For the third year in a row, Cars.com has compiled a list of all of the vehicles that are built in the United States. Ninety-five vehicles are on this list, but another 250 or so are built elsewhere and sold in the United States. Those are not shown on this list.
In case you missed my article on the 2021 report, it can be read HERE.
In developing the 95 car ranking, Cars.com based their conclusions on the following criteria:
- Assembly plant location (must be located in the U.S.)
- Parts content (percent of U.S. and Canadian parts)
- Engine country of origin (U.S.)
- Transmission country of origin (U.S.)
- U.S. manufacturing workforce (an analysis of each automaker’s direct U.S. workforce involved in building the vehicles and parts, factored against that automaker’s U.S. production footprint).
Full detail about the report can be found HERE on Cars.com.
The top 20 ranked vehicles are shown in the chart below, with a comparison to their 2020 and 2021 ranks. Vehicles noted as “unranked” for 2022 have either been discontinued or they did not make the top 95:
The complete list of 95 vehicles has been compiled and included in a PDF file found HERE.
Most notable is the inclusion of the Tesla Model X and Model S, which was not on the 2021 list. Supposedly, their updates in 2021 prevented them from making the list last year. More than likely, Elon Musk was playing games with sales data.
A number of other models saw significant movement from last year. This could be due to changes in the their North American content or competing models that were all new for 2022, starting production in the United States.
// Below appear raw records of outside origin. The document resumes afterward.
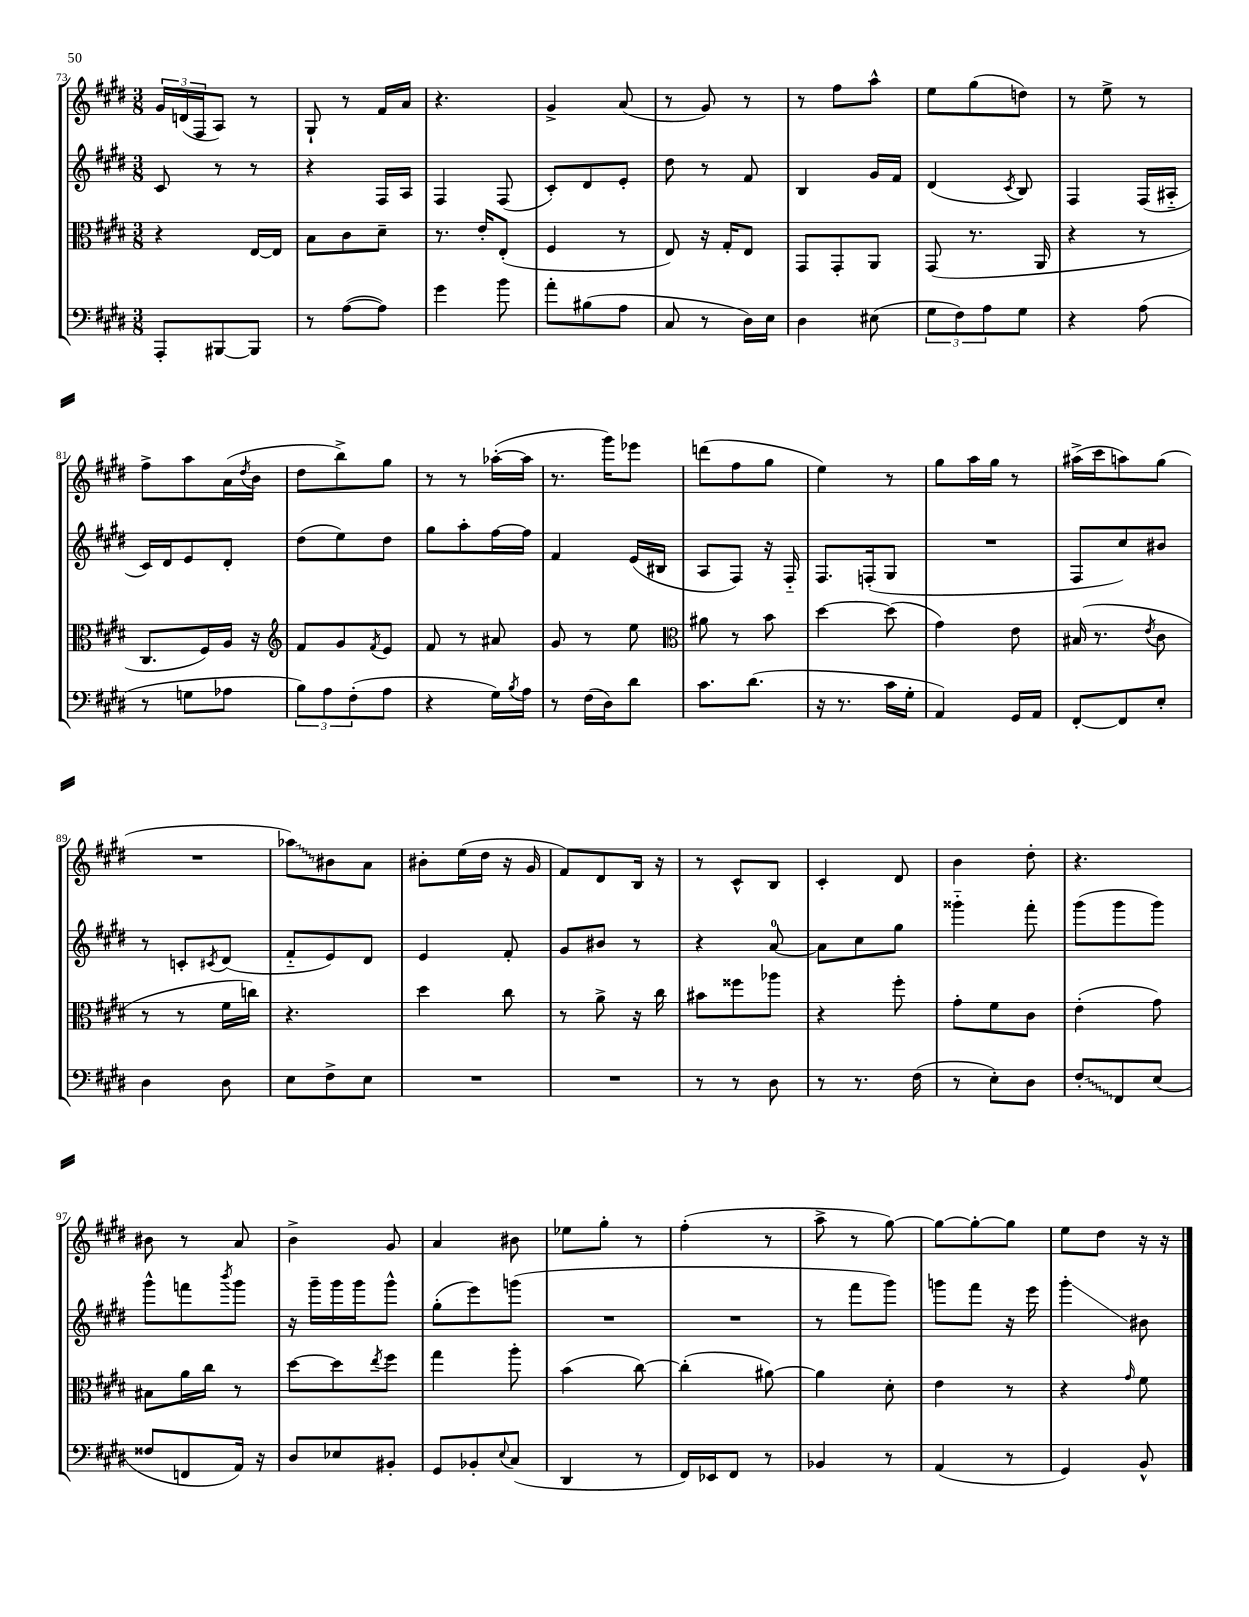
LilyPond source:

<<
\new StaffGroup <<
\new Staff = "s0" {
    \clef treble \key e \major \numericTimeSignature \time 3/8
    \tuplet 3/2 { gis'16 d'16( fis16 } a8) r8 |
    gis8-! r8 fis'16 a'16 |
    r4. |
    gis'4-> a'8( |
    r8 gis'8) r8 |
    r8 fis''8 a''8-^ |
    e''8 gis''8( d''8) |
    r8 e''8-> r8 |
    fis''8-> a''8 a'16( \acciaccatura { dis''8 } b'16 |
    dis''8 b''8->) gis''8 |
    r8 r8 aes''16~-.( aes''16 |
    r8. gis'''16) ees'''8 |
    d'''8( fis''8 gis''8 |
    e''4) r8 |
    gis''8 a''16 gis''16 r8 |
    ais''16->( cis'''16 a''8) gis''8( |
    R4. |
    \once \override Glissando.style = #'zigzag aes''8\glissando) bis'8 a'8 |
    bis'8-. e''16( dis''16 r16 gis'16 |
    fis'8) dis'8 b16 r16 |
    r8 cis'8-^ b8 |
    cis'4-. dis'8 |
    b'4 dis''8-. |
    r4. |
    bis'8 r8 a'8 |
    b'4-> gis'8 |
    a'4 bis'8 |
    ees''8 gis''8-. r8 |
    fis''4-.( r8 |
    a''8-> r8 gis''8~) |
    gis''8~ gis''8~-. gis''8 |
    e''8 dis''8 r16 r16 \bar "|." |
}
\new Staff = "s1" {
    \clef treble \key e \major \numericTimeSignature \time 3/8
    cis'8 r8 r8 |
    r4 fis16 a16 |
    fis4 fis8( |
    cis'8-.) dis'8 e'8-. |
    dis''8 r8 fis'8 |
    b4 gis'16 fis'16 |
    dis'4( \acciaccatura { cis'8 } b8) |
    fis4 fis16( ais16-_ |
    cis'16) dis'16 e'8 dis'8-. |
    dis''8( e''8) dis''8 |
    gis''8 a''8-. fis''16~ fis''16 |
    fis'4 e'16( bis16 |
    a8 fis8) r16 fis16-_ |
    fis8. f16-.( gis8 |
    R4. |
    fis8 cis''8) bis'8 |
    r8 c'8-. \acciaccatura { cis'8 } dis'8( |
    fis'8-_ e'8) dis'8 |
    e'4 fis'8-. |
    gis'8 bis'8 r8 |
    r4 a'8-0~ |
    a'8 cis''8 gis''8 |
    gisis'''4-_ fis'''8-. |
    gis'''8( gis'''8 gis'''8) |
    gis'''8-^ f'''8 \acciaccatura { b'''8 } gis'''8 |
    r16 gis'''16-- gis'''16 gis'''16 gis'''8-^ |
    gis''8-.( e'''8) g'''8( |
    R4. |
    R4. |
    r8 fis'''8 gis'''8) |
    g'''8 fis'''8 r16 e'''16 |
    gis'''4-.\glissando bis'8 \bar "|." |
}
\new Staff = "s2" {
    \clef alto \key e \major \numericTimeSignature \time 3/8
    r4 e16~ e16 |
    b8 cis'8 dis'8-- |
    r8. e'16-. e8-.( |
    fis4 r8 |
    e8) r16 gis16-. e8 |
    gis,8 gis,8-. a,8 |
    gis,8( r8. a,16 |
    r4 r8 |
    cis8. fis16) a16 r16 |
    \clef treble fis'8 gis'8 \acciaccatura { fis'8 } e'8 |
    fis'8 r8 ais'8 |
    gis'8 r8 e''8 |
    \clef alto ais'8 r8 b'8 |
    dis''4~ dis''8( |
    gis'4) e'8 |
    bis16( r8. \acciaccatura { e'8 } cis'8 |
    r8 r8 fis'16 c''16) |
    r4. |
    dis''4 cis''8 |
    r8 a'8-> r16 cis''16 |
    bis'8 fisis''8 aes''8 |
    r4 fis''8-. |
    gis'8-. fis'8 cis'8 |
    e'4-.( gis'8) |
    bis8 a'16 cis''16 r8 |
    dis''8~ dis''8 \acciaccatura { e''8 } fis''8 |
    gis''4 a''8-. |
    b'4( cis''8~) |
    cis''4-.( ais'8~) |
    ais'4 dis'8-. |
    e'4 r8 |
    r4 \grace { gis'16 } fis'8 \bar "|." |
}
\new Staff = "s3" {
    \clef bass \key e \major \numericTimeSignature \time 3/8
    a,,8-. bis,,8~ bis,,8 |
    r8 a8~( a8) |
    gis'4 b'8 |
    a'8-. bis8( a8 |
    cis8 r8 dis16) e16 |
    dis4 eis8( |
    \tuplet 3/2 { gis8 fis8) a8 } gis8 |
    r4 a8( |
    r8 g8 aes8 |
    \tuplet 3/2 { b8) a8 fis8-.( } a8 |
    r4 gis16) \acciaccatura { b8 } a16 |
    r8 fis16( dis16) dis'8 |
    cis'8. dis'8.( |
    r16 r8. cis'16 gis16-. |
    a,4) gis,16 a,16 |
    fis,8~-. fis,8 e8-. |
    dis4 dis8 |
    e8 fis8-> e8 |
    R4. |
    R4. |
    r8 r8 dis8 |
    r8 r8. fis16( |
    r8 e8-.) dis8 |
    \once \override Glissando.style = #'zigzag fis8-.\glissando fis,8 e8( |
    fisis8 f,8 a,16) r16 |
    dis8 ees8 bis,8-. |
    gis,8 bes,8-. \appoggiatura { e8 } cis8( |
    dis,4 r8 |
    fis,16) ees,16 fis,8 r8 |
    bes,4 r8 |
    a,4( r8 |
    gis,4) b,8-^ \bar "|." |
}
>>
>>
\layout { \context { \Score currentBarNumber = #73 } }
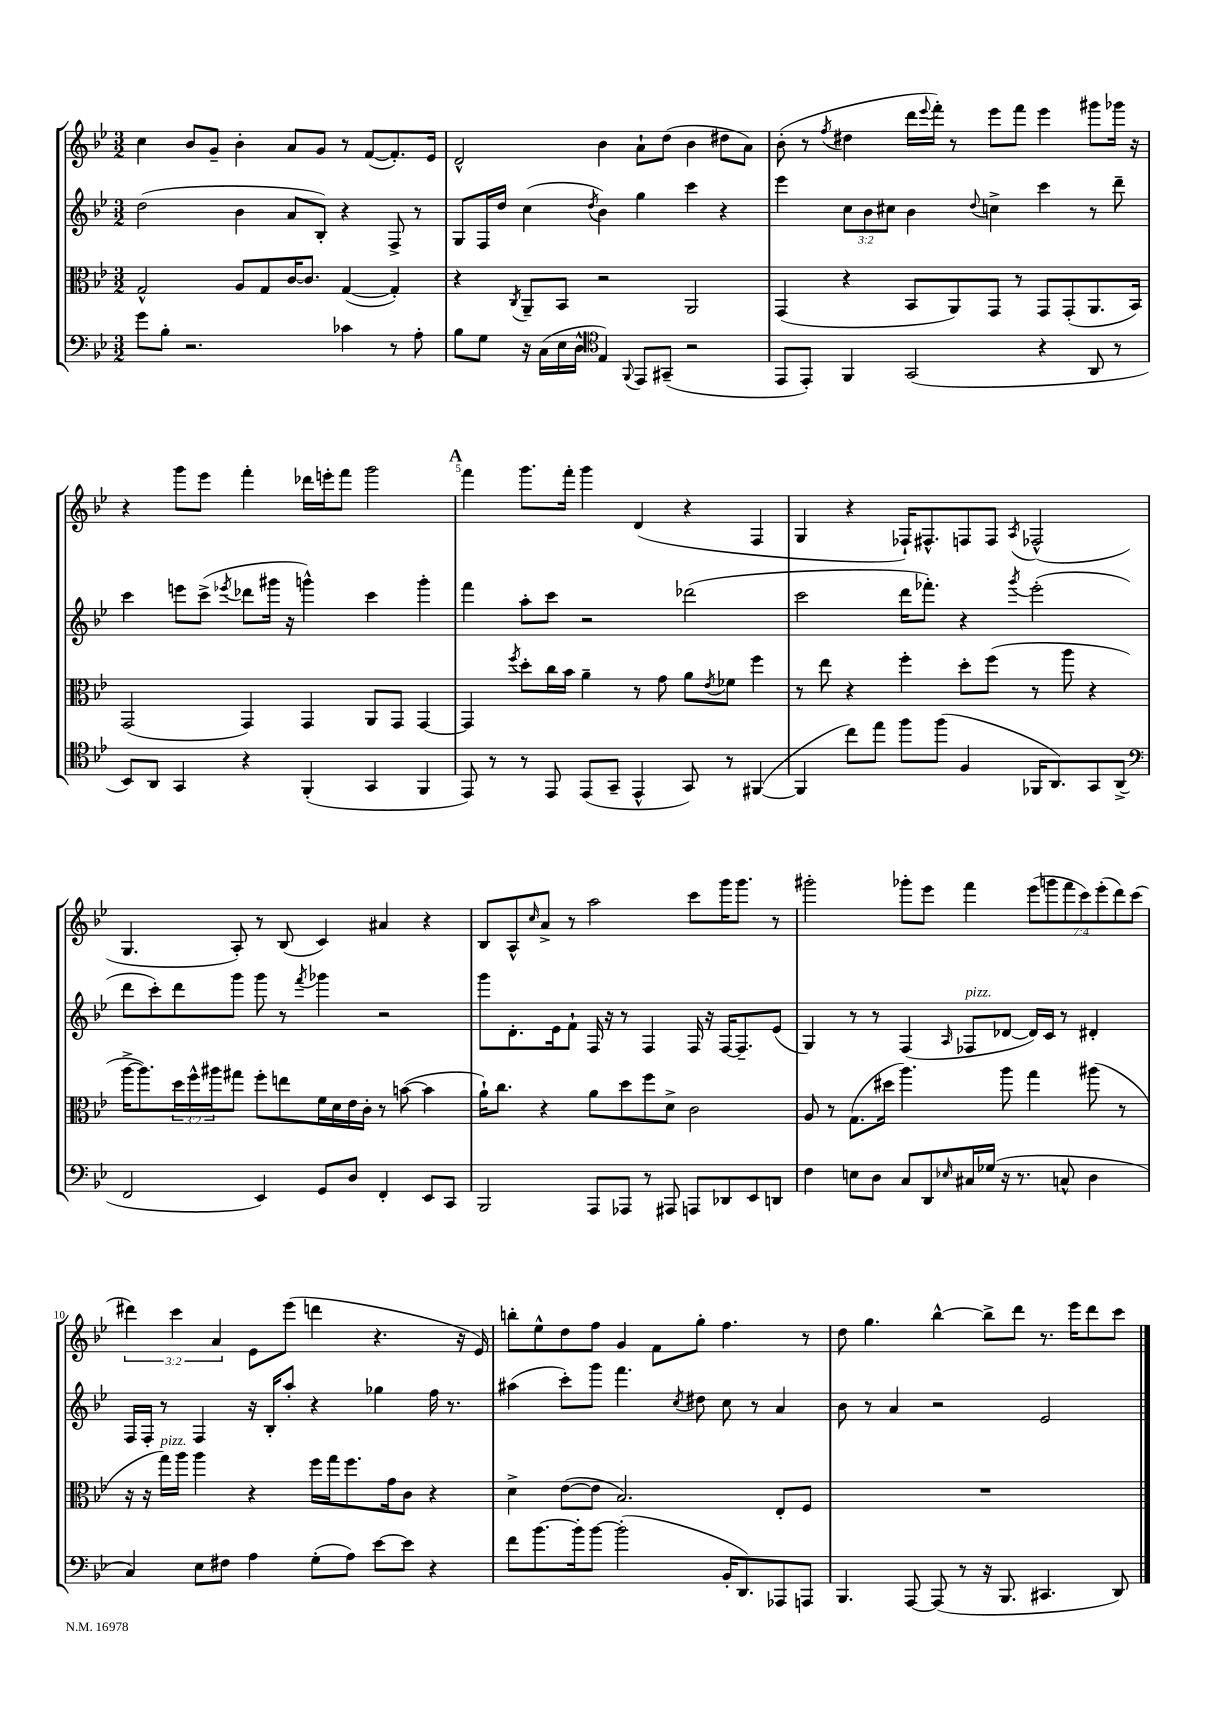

**kern	**kern	**kern	**kern
*staff4	*staff3	*staff2	*staff1
*clefF4	*clefC3	*clefG2	*clefG2
*k[b-e-]	*k[b-e-]	*k[b-e-]	*k[b-e-]
*M3/2	*M3/2	*M3/2	*M3/2
8g	2G^^	(2dd	4cc
8B-'	.	.	.
2.r	.	.	8b-
.	.	.	8g~
.	8A	4b-	4b-'
.	8G	.	.
.	[16c	8a	8a
.	8.c]	.	.
.	.	8B-')	8g
4c-	([4G	4r	8r
.	.	.	([8f
8r	4G'])	8F^	8.f'])
8A'	.	8r	.
.	.	.	16e-
=	=	=	=
8B-	4r	8G	2d^^
8G	.	16F	.
.	.	16dd	.
.	8qC	.	.
16r	8AA~	(4cc	.
(16C	.	.	.
16E-	8BB-	.	.
16D^^	.	.	.
*clefC4	*	*	*
.	.	8qdd	.
4E-)	2r	4b-)	4b-
8qqFF	.	.	.
8EE-	.	4gg	8a`
(8GG#~	.	.	(8dd
2r	2AA	4ccc	4b-
.	.	4r	8dd#
.	.	.	8a)
=	=	=	=
8EE-	(4GG	4eee-	(8b-'
8EE-')	.	.	8r
.	.	.	8qff
4FF	4r	12cc	4dd#
.	.	12b-	.
.	.	12cc#	.
(2GG	8BB-	4b-	16ddd
.	.	.	8qqeee-
.	.	.	16fff')
.	8AA)	.	8r
.	.	8qqdd	.
.	8GG	4cc^	8eee-
.	8r	.	8fff
4r	8GG	4ccc	4eee-
.	(8GG'	.	.
8AA	8.AA	8r	8ggg#
8r	.	8ddd~	16ggg-
.	16BB-)	.	16r
=	=	=	=
8BB-)	(2GG	4ccc	4r
8AA	.	.	.
4GG	.	8eee	8ggg
.	.	(8ccc^	8eee-
.	.	8qeee-	.
4r	4GG)	8ddd-	4fff'
.	.	16ggg#	.
.	.	16r	.
(4FF'	4GG	4ggg^^)	16ddd-
.	.	.	16eee'
.	.	.	8fff
4GG	8AA	4ccc	2ggg
.	8GG	.	.
4FF	[4GG	4ggg'	.
=	=	=	=
8EE-)	4GG]	4fff	4fff
8r	.	.	.
.	8qff	.	.
8r	8dd'	8aa'	8.ggg
8EE-	16cc	8ccc	.
.	16b-	.	16fff'
(8EE-	4a~	2r	4ggg
8GG~	.	.	.
4EE-^^	8r	.	(4d
.	8g	.	.
8GG)	8a	(2ddd-	4r
.	8qe-	.	.
8r	8f-	.	.
([4FF#	4ff	.	4F
=	=	=	=
4FF#]	8r	2ccc	4G
.	8ee-	.	.
8cc)	4r	.	4r
8ee-	.	.	.
8ff	4ff'	16ddd	16F-`)
.	.	8.fff-')	8.F#^^
(8ff	.	.	.
4F	8dd'	4r	8F
.	(8ff	.	8F
.	.	8qggg	8qA
16FF-	8r	(2eee-'	(2F-^^
8.AA)	.	.	.
.	8aa	.	.
8GG	4r	.	.
(8AA^	.	.	.
=	=	=	=
*clefF4	*	*	*
2FF	[16aa^	8ddd	4.G
.	8.aa])	.	.
.	.	8ccc')	.
.	24dd	8ddd	.
.	24ff^^	.	.
.	24aa#	.	.
.	8gg#	8ggg	8A')
4EE-)	8ff'	8ggg	8r
.	8ee	8r	(8B-
.	.	8qfff	.
8GG	16f	4ggg-	4c)
.	16d	.	.
8D	16e-	.	.
.	16c'	.	.
4FF'	8r	2r	4a#
.	([8b	.	.
8EE-	4b]	.	4r
8CC	.	.	.
=	=	=	=
2BBB-	16a`)	8ggg	8B-
.	8.cc	.	.
.	.	8.d'	8A^^
.	.	.	16qqcc
.	4r	.	8a^
.	.	16e-	.
.	.	8f`	8r
8AAA	8a	16F	2aa
.	.	16r	.
8AAA-	8dd	8r	.
8r	8ff	4F	.
8AAA#	8d^	.	.
8AAA	2c	16F	8ccc
.	.	16r	.
8DD-	.	[16F	16ggg
.	.	8.F~]	8.ggg
8EE-	.	.	.
8DD	.	(8e-	8r
=	=	=	=
4F	8A	4G)	2ggg#'
.	8r	.	.
8E	(8.G	8r	.
8D	.	8r	.
.	16dd#	.	.
8C	4.aa)	(4F	8ggg-'
8DD	.	.	8eee-
16qqE-	.	16qqA	.
16C#	.	8F-	4fff
(16G-	.	.	.
16r	8aa	[8d-	.
8.r	.	.	.
.	4gg	16d-])	(14eee-
.	.	16c	.
.	.	.	14ggg
8C^^	.	8r	.
.	.	.	14fff
.	.	.	14ccc)
4D	(8aa#	4d#'	.
.	.	.	(14eee-'
.	.	.	14ddd)
.	8r	.	.
.	.	.	(14ccc
=	=	=	=
4C)	16r	16F	6ddd#)
.	16r	16F'	.
.	16gg)	8r	.
.	.	.	6ccc
.	16aa	.	.
8E-	4aa	4F	.
.	.	.	6a
8F#	.	.	.
4A	4r	16r	8e-
.	.	16B-'	.
.	.	8aa'	(8eee-
(8G'	16ff	4r	4ddd
.	16gg	.	.
8A)	8.ff	.	.
[8e-	.	4gg-	4.r
.	16g	.	.
8e-]	8c	.	.
4r	4r	16ff	.
.	.	8.r	.
.	.	.	16r
.	.	.	16e-)
=	=	=	=
8f	4d^	(4aa#	8bb'
[8.b-	.	.	8ee-^^
.	([8e-	8ccc')	8dd
16b-']	.	.	.
[8b-	8e-]	8ggg	8ff
(2b-']	2.B-)	4.fff	4g
.	.	.	8f
.	.	8qcc	.
.	.	8dd#	8gg'
16BB-'	.	8cc	4.ff
8.DD)	.	.	.
.	.	8r	.
8AAA-	8E-'	4a	.
8AAA	8F	.	8r
=	=	=	=
4.BBB-	1.r	8b-	8dd
.	.	8r	4.gg
.	.	4a	.
[8AAA	.	.	.
(8AAA]	.	2r	[4bb-^^
8r	.	.	.
16r	.	.	8bb-^]
8.BBB-	.	.	.
.	.	.	8ddd
4.CC#	.	2e-	8.r
.	.	.	16eee-
.	.	.	8ddd
8DD)	.	.	8ccc
==	==	==	==
*-	*-	*-	*-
Special note to my Canadian friends: Cars.com touts this as the most “American Made” cars report. It only includes vehicles made in the United States, but does give credit for components made in North America. So, you got that going for you!
Some vehicles may be missing from this list due to a number of mitigating factors:
- Models with a gross vehicle weight rating above 8,500 pounds — mostly full-size vans, three-quarter- and 1-ton pickup trucks, and larger commercial vehicles — which are exempt from providing content on their pricing labels. The same goes for models from automakers that build fewer than 1,000 cars in a given model year.
- Models set for discontinuation.
- Vehicles not yet scheduled for production at the time of the study (April 2022).
- Vehicles only built for government or commercial fleet (not retail units).
Ultimately, does it matter to car buyers if their vehicle is within the 95 on the list? Would a Ford Maverick made in Mexico, Land Rover from the UK or any number of GM products from Canada be acceptable to them?
I grew up in this business, but have no issue with buying a vehicle made outside the U.S. Ultimately, the vehicle’s reputation, style and performance are what matter to me.
I’m willing to bet you feel the same way.